Face à la crise du Covid-19, la filière des agroéquipements n’est bien sûr pas épargnée. Nous avons joint par téléphone Nicolas Pommier, dirigeant de la société éponyme, spécialisée dans la fabrication de rampes de pulvérisateurs en aluminium.

Quel est l’impact du Covid-19 sur votre activité ?

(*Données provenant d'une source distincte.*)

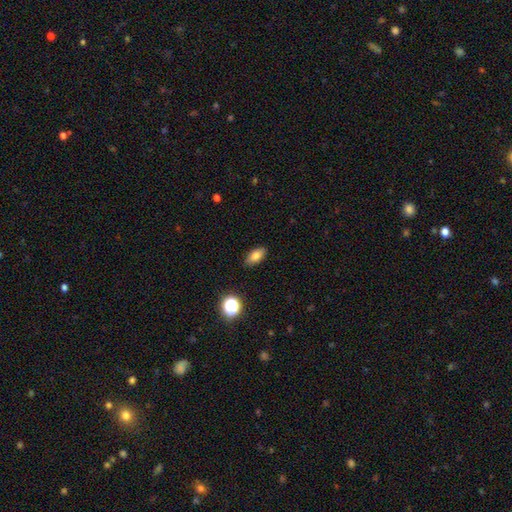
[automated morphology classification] smooth_or_featured: smooth (p=0.80) [alt: star or artifact p=0.10]
how_rounded: in between (p=0.87) [alt: round p=0.07]
merging: none (p=0.87) [alt: minor disturbance p=0.10]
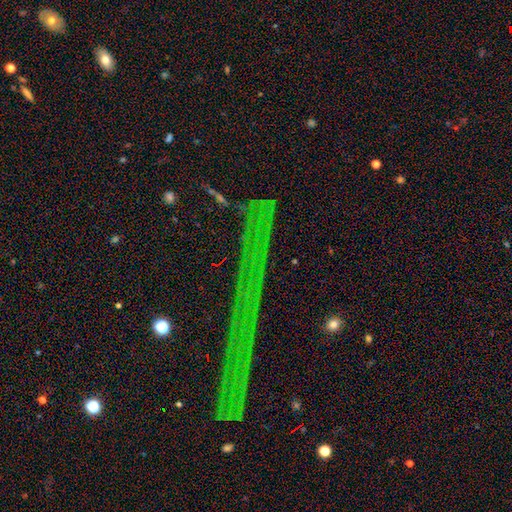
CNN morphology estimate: Overall: star or artifact (80%).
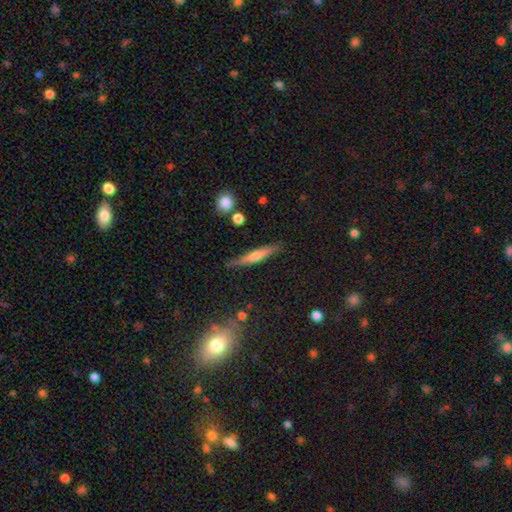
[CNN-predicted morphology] Q: Smooth or featured?
A: smooth (47%); runner-up: featured or disk (45%)
Q: Merging?
A: none (83%); runner-up: minor disturbance (12%)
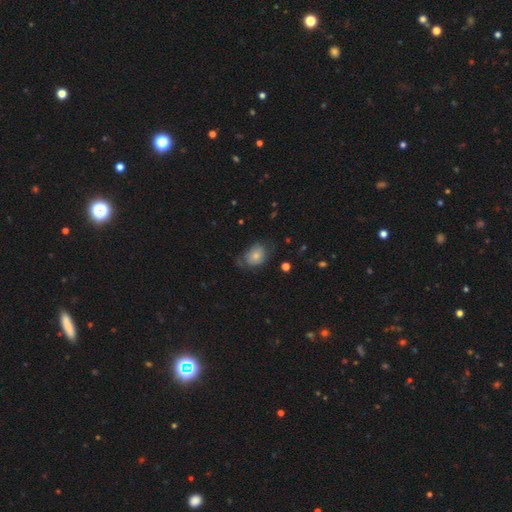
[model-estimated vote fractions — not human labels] A smooth galaxy with no disk features (66%) that is in between round and cigar-shaped (64%). Merging: none (50%).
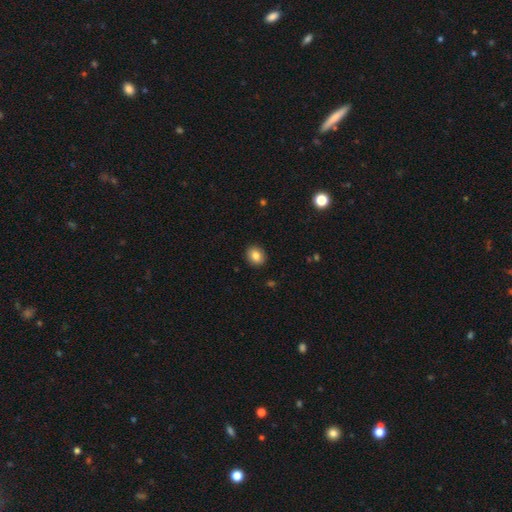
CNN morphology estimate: This is clearly a smooth galaxy (84%). How rounded: possibly round (60%). Merging: clearly none (90%).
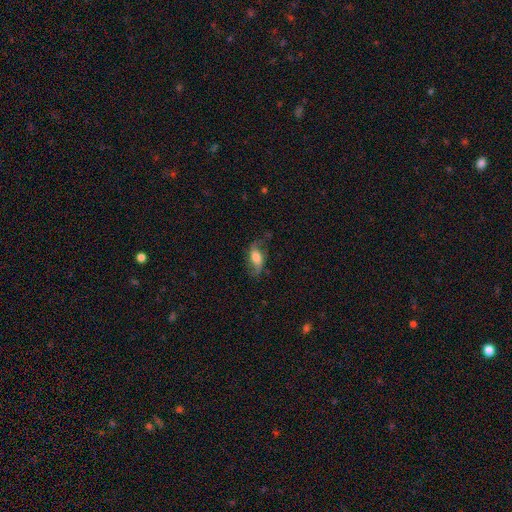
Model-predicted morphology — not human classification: This appears to be a featured or disk galaxy (47%). Merging: none (63%).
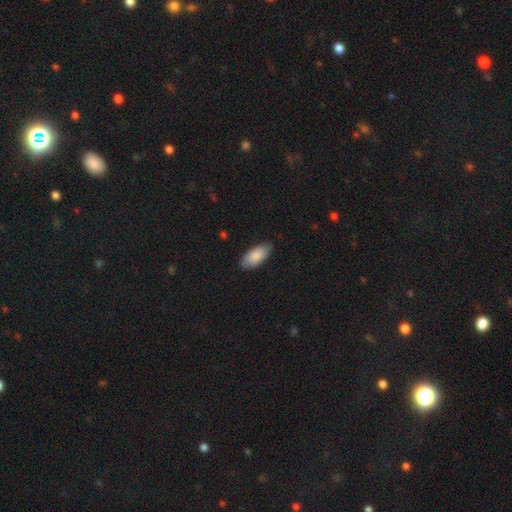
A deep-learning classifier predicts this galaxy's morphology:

Nicolas Pommier: Pour le moment, nous sommes toujours ouverts mais nous ne savons pas jusqu’à quand. Certains de nos clients constructeurs de pulvérisateurs ont fermé, comme le groupe Exel ou Kuhn, pour d’autres, nous attendons les réponses au jour le jour. Si à cela s’ajoute AGCO et Arland, ce sera alors l’essentiel de notre activité qui sera à l’arrêt. Jusqu’à présent, nous arrivons encore à faire des containers et à expédier des rampes. Vendredi dernier, nous en avons fait un pour l’Australie, demain, un autre est validé pour les USA et la semaine dernière, ce sont encore deux semi-remorques qui ont pris la direction de l’Allemagne pour AGCO. Cette semaine, nous avons un semi-remorque prévu pour AGCO et un autre pour Arland. On arrive toujours à se débrouiller et à trouver du monde pour bosser. Par contre, pour le personnel en charge du SAV et qui se rend sur le terrain, c’est compliqué. Ils sont obligés de limiter leurs déplacements dans un rayon de 150-200 km, afin de pouvoir rentrer le soir car il n’y a plus d’hôtels ou de restaurants ouverts. Pour la partie matériel, avec Duro-France, nous disposons de notre propre camion pour les livraisons. Et puis nous travaillons directement avec les agriculteurs, c’est plus simple. Par exemple, un exploitant ne trouvant pas de transporteur est venu directement du Calvados en tracteur pour récupérer son strip-till.   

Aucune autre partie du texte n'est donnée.